[Start of Attachment]

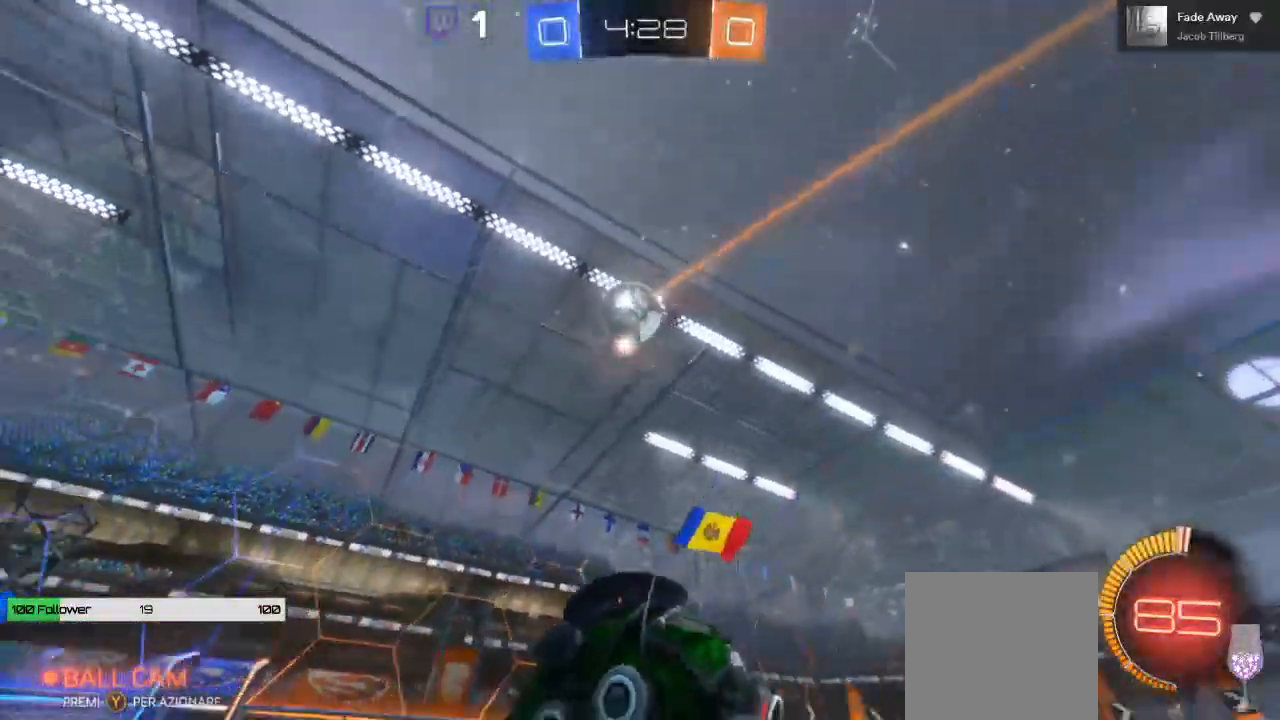
{"dt_ms": 500, "buttons": [], "left_stick": "center", "right_stick": "center", "events": []}
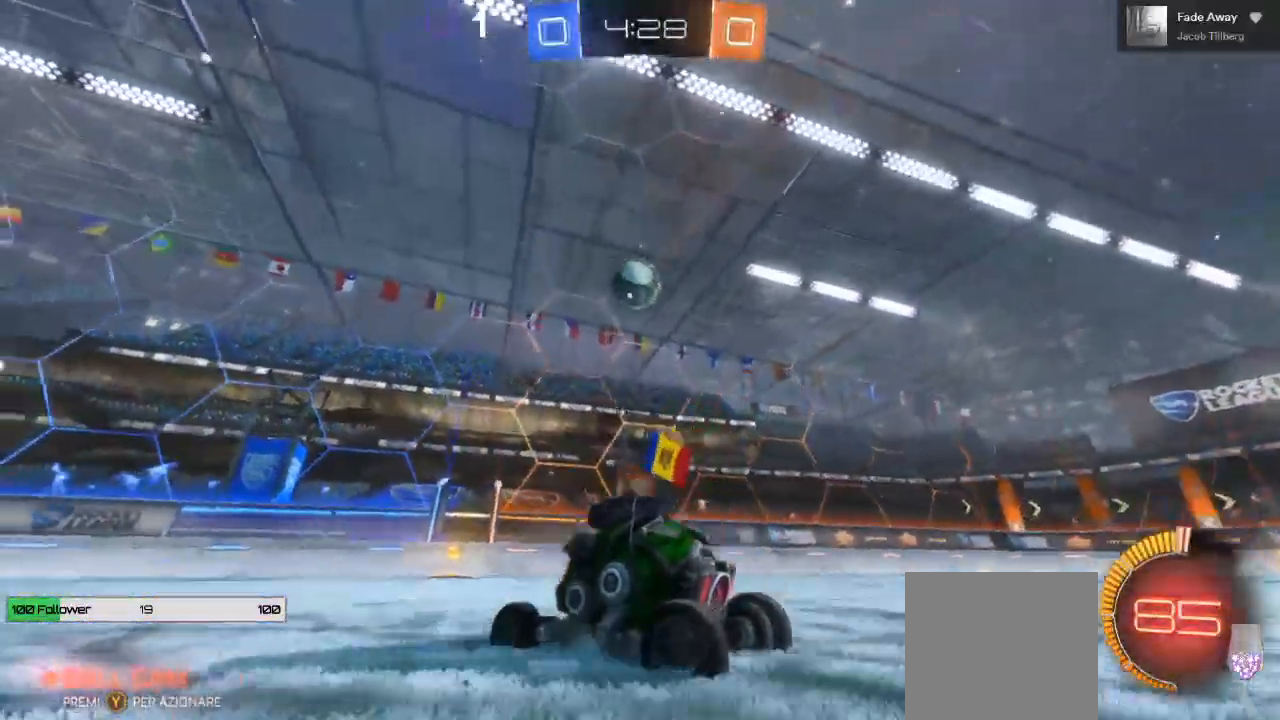
{"dt_ms": 500, "buttons": [], "left_stick": "center", "right_stick": "center", "events": [[233, "left_stick", "right"], [450, "left_stick", "center"]]}
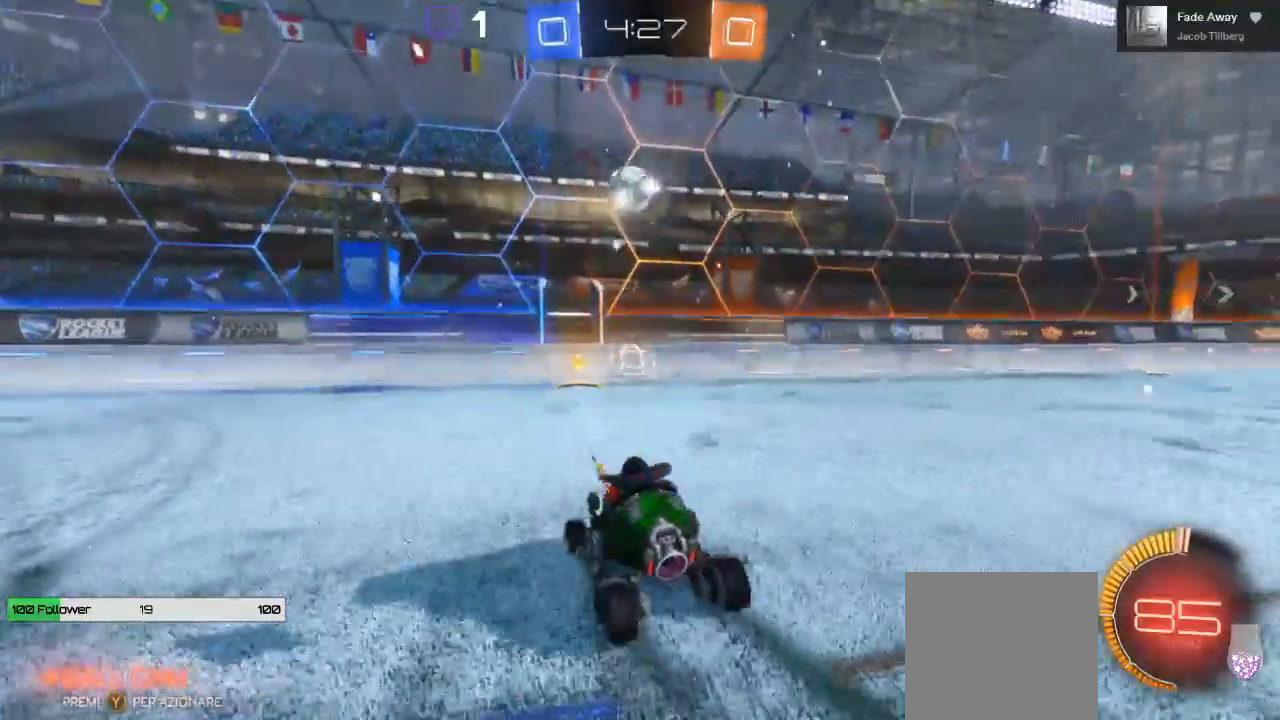
{"dt_ms": 500, "buttons": [], "left_stick": "left", "right_stick": "center", "events": [[433, "left_stick", "left"]]}
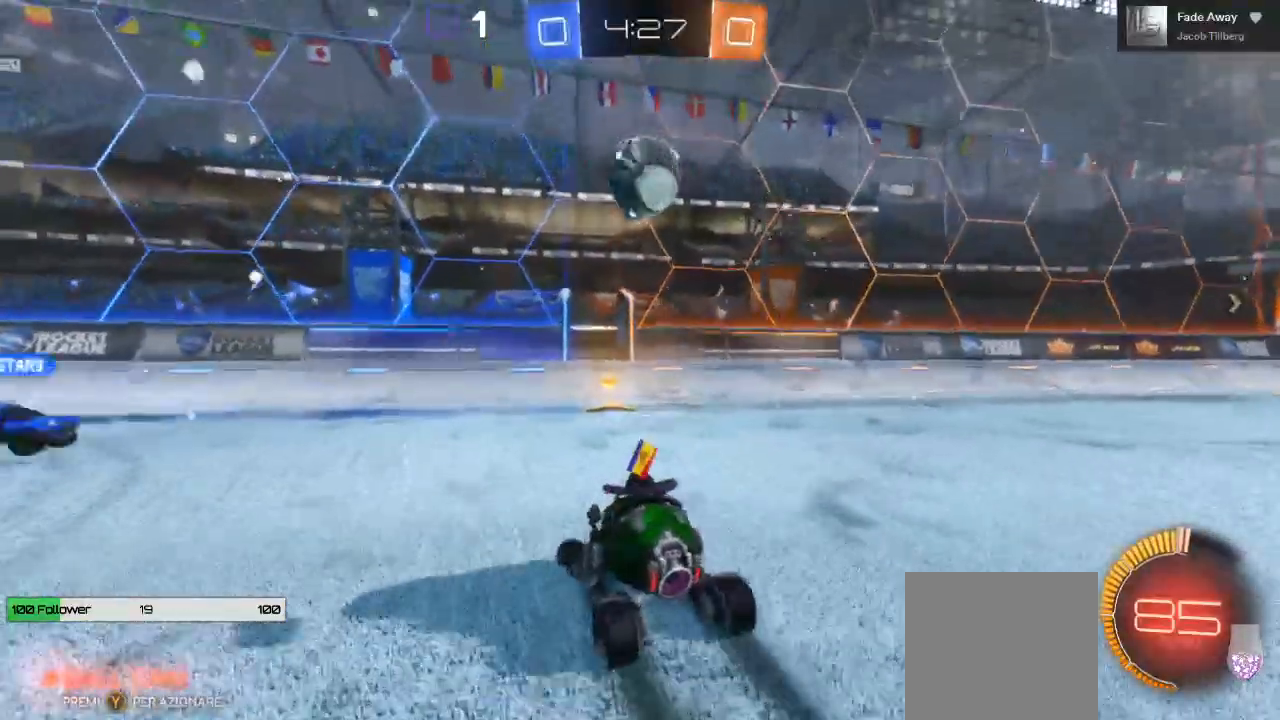
{"dt_ms": 1000, "buttons": ["B", "R2"], "left_stick": "left", "right_stick": "center"}
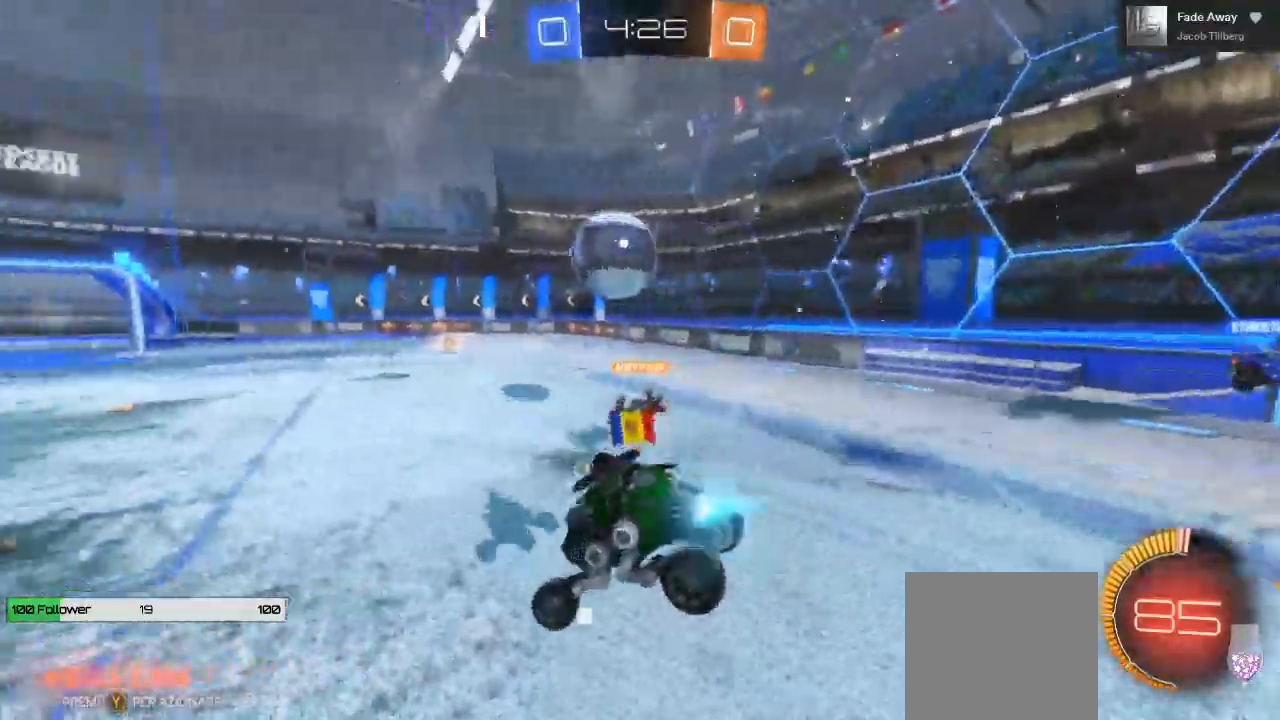
{"dt_ms": 500, "buttons": ["B", "R2"], "left_stick": "right", "right_stick": "center", "events": [[83, "left_stick", "right"]]}
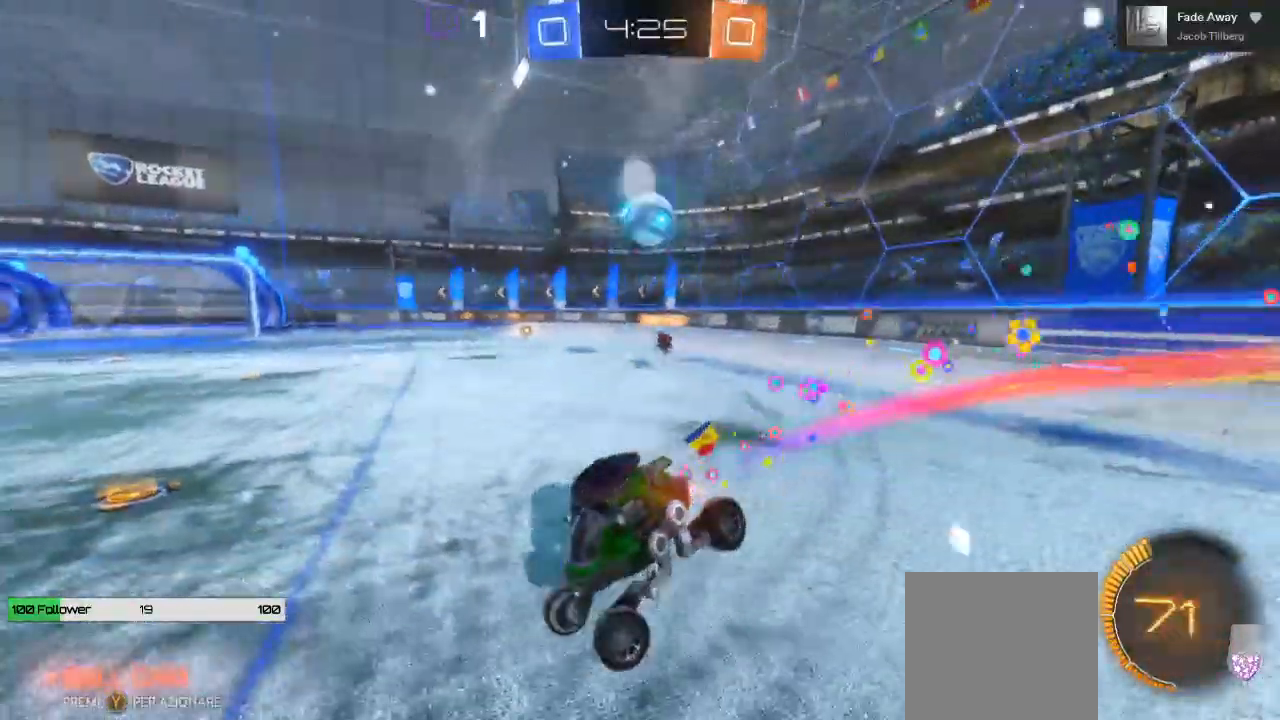
{"dt_ms": 500, "buttons": ["R2"], "left_stick": "right", "right_stick": "center", "events": [[133, "B", "up"]]}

[End of Attachment]

WHAT THIS TASK INVOLVES: Every line above must appear in the answer unchanged, and no picture may appear in it.

EXERCISE RESPONSE:
{"dt_ms": 500, "buttons": [], "left_stick": "center", "right_stick": "center", "events": []}
{"dt_ms": 500, "buttons": [], "left_stick": "center", "right_stick": "center", "events": [[233, "left_stick", "right"], [450, "left_stick", "center"]]}
{"dt_ms": 500, "buttons": [], "left_stick": "left", "right_stick": "center", "events": [[433, "left_stick", "left"]]}
{"dt_ms": 1000, "buttons": ["B", "R2"], "left_stick": "left", "right_stick": "center"}
{"dt_ms": 500, "buttons": ["B", "R2"], "left_stick": "right", "right_stick": "center", "events": [[83, "left_stick", "right"]]}
{"dt_ms": 500, "buttons": ["R2"], "left_stick": "right", "right_stick": "center", "events": [[133, "B", "up"]]}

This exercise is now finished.